• **RECORDED DATA**
=======

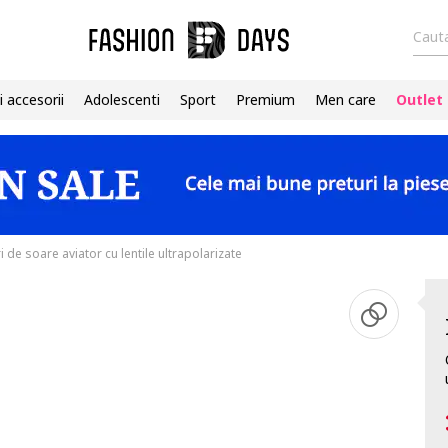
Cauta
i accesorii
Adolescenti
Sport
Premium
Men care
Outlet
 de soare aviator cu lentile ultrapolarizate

=======

• **HOW TO COMPLETE THIS TASK**
All the material shown above is to be copied exactly, with no pictures carried over.

• **RESULT**
Cauta
i accesorii
Adolescenti
Sport
Premium
Men care
Outlet
 de soare aviator cu lentile ultrapolarizate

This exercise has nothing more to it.